Every hospital with a Medicare-certified emergency department must comply with EMTALA. Violations result in per-violation penalties of up to $119,942 for hospitals and physicians, exclusion from Medicare and Medicaid, and civil liability from patients who are harmed by EMTALA violations.
The 2026 Expansion — Reproductive Health Emergencies
The most significant 2026 EMTALA development is CMS's guidance on reproductive health emergencies. CMS has clarified that a pregnant patient presenting to an emergency department with a condition that places her health at serious risk is covered by EMTALA's stabilization obligation — even if stabilizing treatment in that clinical context involves terminating the pregnancy.
This guidance creates tension with some state laws that restrict abortion access, and that tension is the subject of ongoing litigation. Hospitals must be aware of their EMTALA obligations and seek legal guidance on how to navigate them in states where state law and EMTALA appear to conflict.
Medical Screening Examination — Who Can Perform It
EMTALA requires that every patient who presents to an emergency department requesting examination or treatment receive an appropriate Medical Screening Examination (MSE) to determine whether an Emergency Medical Condition (EMC) exists. The MSE must be performed by a qualified medical person — someone whose scope of practice includes conducting the examination for the presenting complaint.
A common EMTALA compliance failure: registration staff triaging patients and sending them away before they've received an MSE. If a patient presents to your emergency department and is turned away — for any reason, including inability to pay — without receiving an MSE from a qualified medical person, that is a potential EMTALA violation.
Qualified medical persons for MSE purposes must be designated in hospital policy. This designation should reflect scope of practice: a registered nurse may be a qualified medical person for certain presenting complaints in hospitals that have defined this in policy, but cannot be a qualified medical person for all presenting complaints.

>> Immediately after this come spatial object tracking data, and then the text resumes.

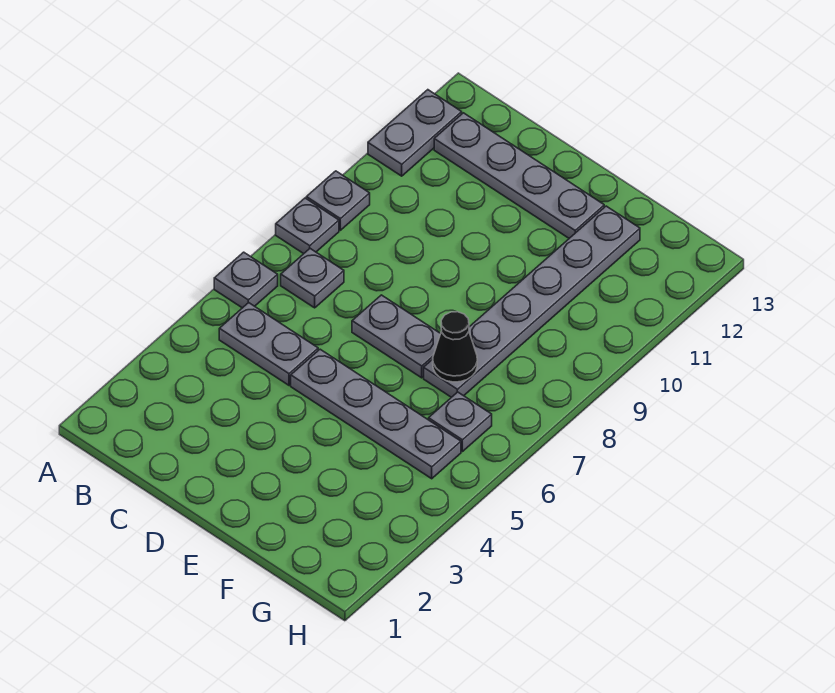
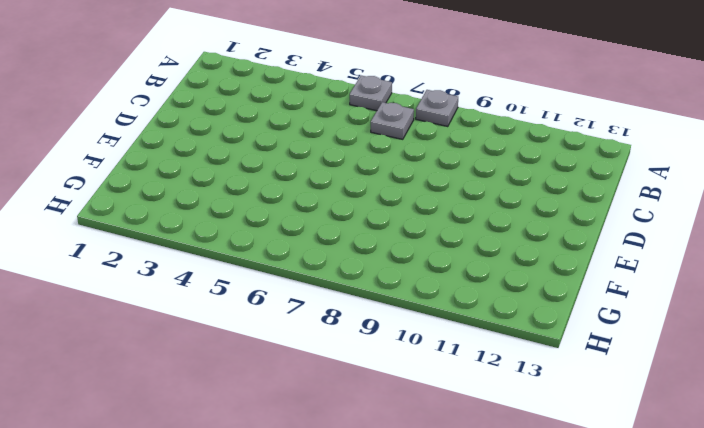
none -> grey plate A9 level 1
none -> grey plate A11:A12 level 1
none -> grey plate B5:C5 level 1

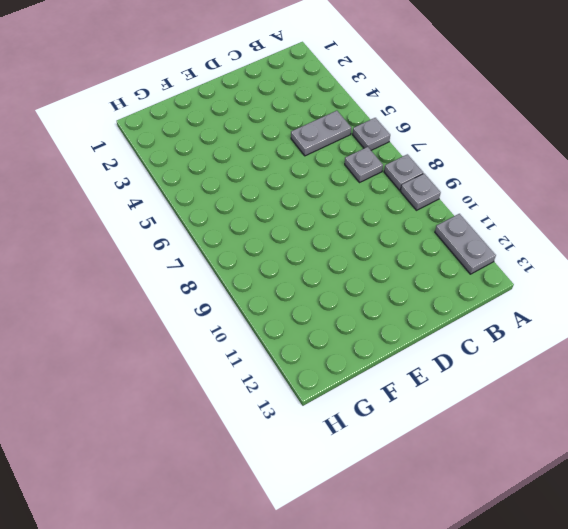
none -> grey plate B12:E12 level 1
none -> grey plate D5:G5 level 1
none -> grey plate D7:E7 level 1

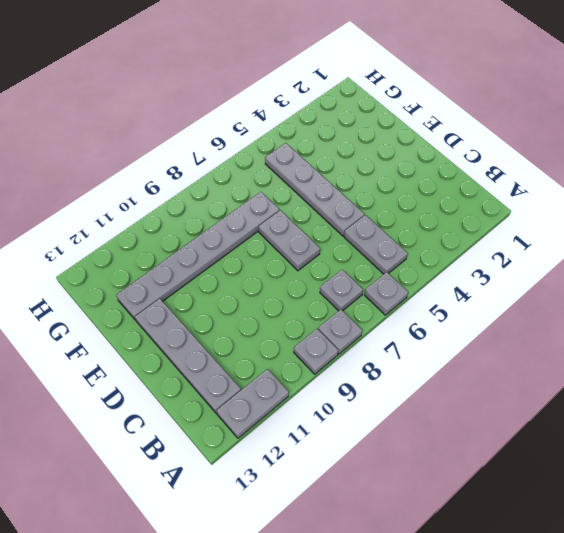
none -> grey plate G6 level 1
none -> black cone F7 level 2

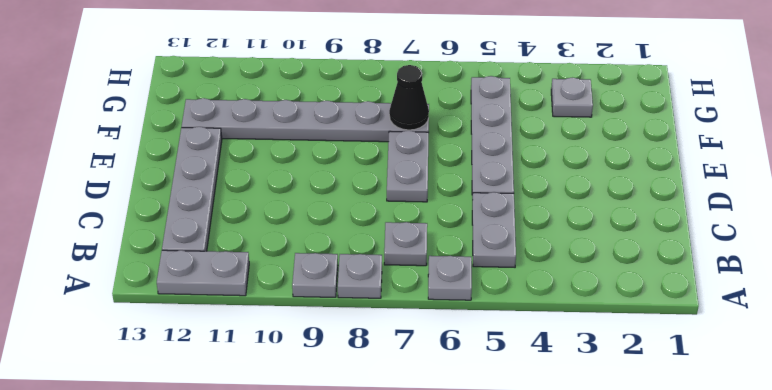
grey plate G3 level 1 -> grey plate G6 level 1

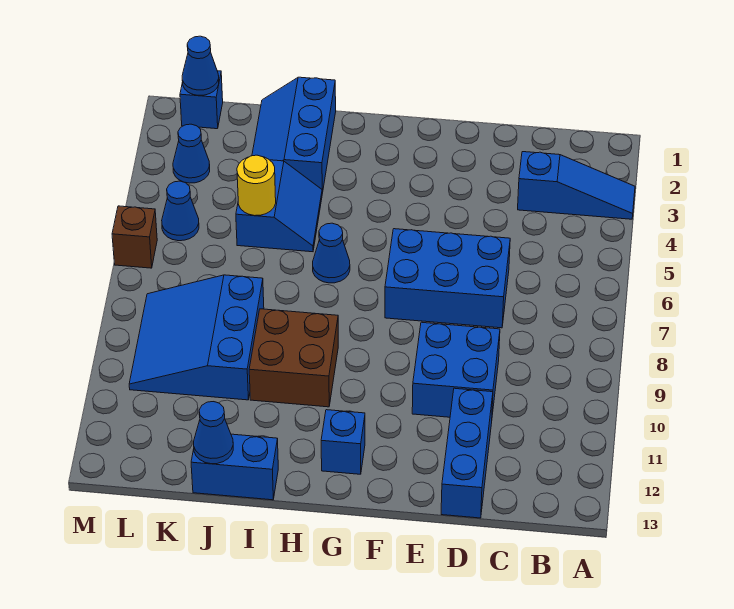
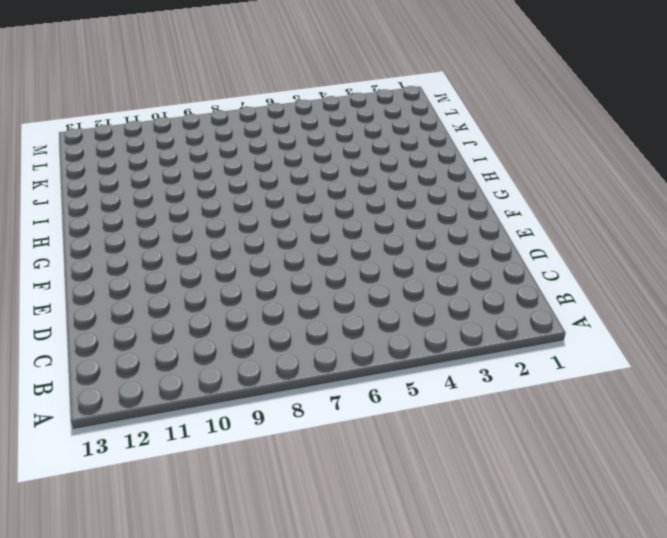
none -> blue slope A3:C3 level 1 top C
none -> blue brick D6:F7 level 1
none -> blue brick D9:E10 level 1

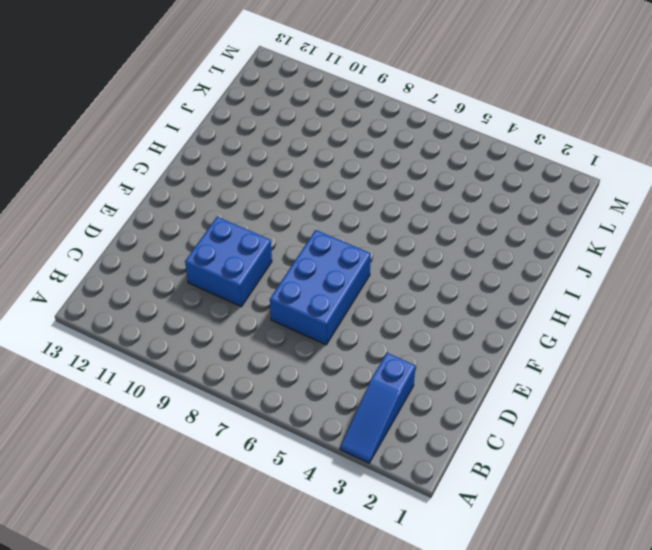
none -> blue brick D11:D13 level 1
none -> blue brick G12 level 1
none -> blue cone H6 level 1

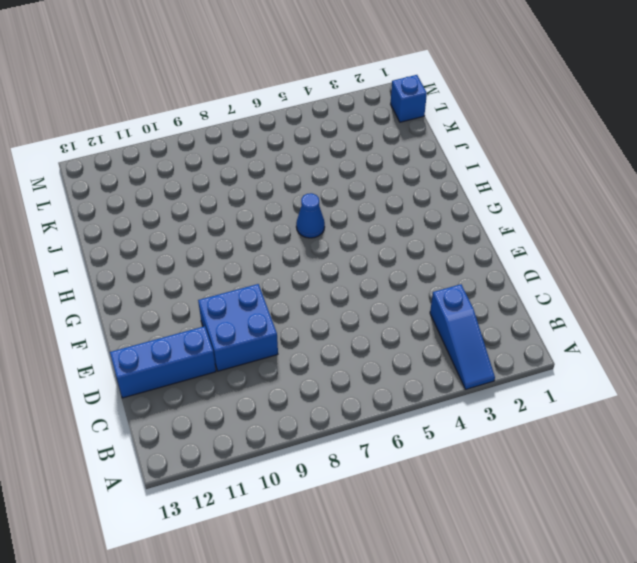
none -> blue brick D6:F7 level 1
none -> blue brick G12 level 1
none -> brown brick H9:I10 level 1

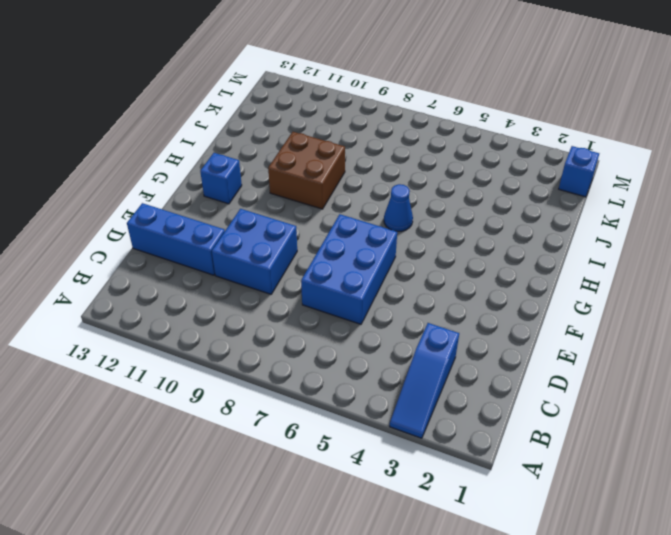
none -> blue slope I1:J3 level 1 top I
none -> blue slope I4:J5 level 1 top J
none -> blue brick I13:J13 level 1

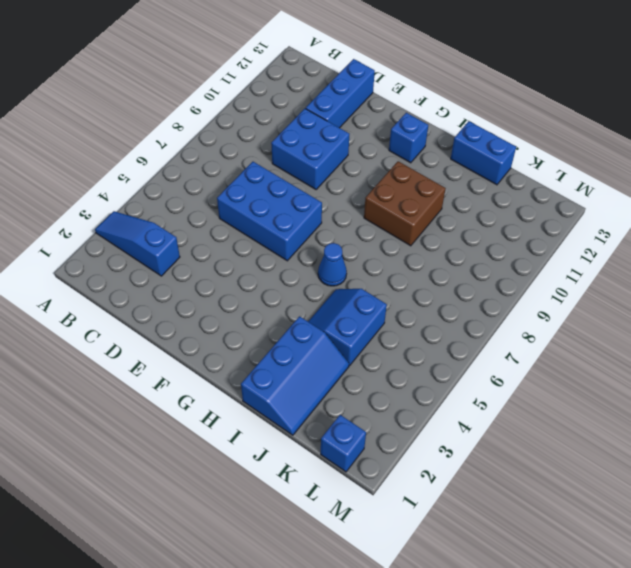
none -> blue slope J8:L10 level 1 top J
none -> blue cone L3 level 1
none -> blue cone L5 level 1

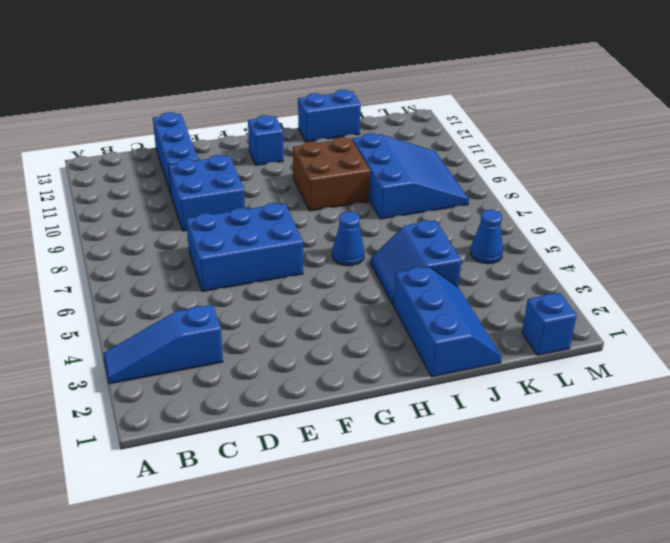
none -> blue cone L3 level 1
none -> brown brick M6 level 1
none -> yellow round brick J5 level 2

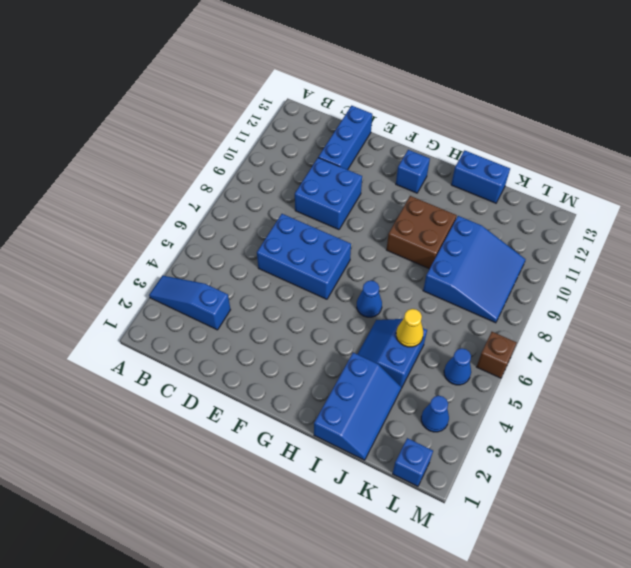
yellow cone J5 level 2 -> yellow round brick J5 level 2
none -> blue cone J13 level 2
none -> blue cone L1 level 2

Stabilization — What It Requires
If the MSE reveals an Emergency Medical Condition, EMTALA requires the hospital to provide treatment to stabilize the EMC before transferring or discharging the patient. "Stable" under EMTALA means the patient's condition will not materially deteriorate with transfer or discharge — not that the patient has been fully treated or cured.
The stabilization obligation cannot be contingent on insurance verification, prior authorization, or the patient's ability to pay. Requesting insurance information after the MSE is initiated is acceptable; allowing lack of insurance to delay or prevent stabilization is an EMTALA violation.
Transfer Requirements — All Five Elements
When a patient with an unstabilized EMC must be transferred to another facility for higher-level care, EMTALA imposes specific requirements. All five must be met:
One, the transferring hospital must provide the medical treatment within its capacity that minimizes the risks of transfer. Two, the receiving facility must have space and qualified personnel and must agree to accept the patient. Three, the transferring hospital must send all medical records with the patient. Four, the transfer must be made with appropriate transportation and personnel. Five, the physician must sign a certification documenting why the benefits of transfer outweigh the risks.
Incomplete transfers — where any of these five elements is missing — are EMTALA violations regardless of the outcome for the patient. Document every element of every transfer explicitly.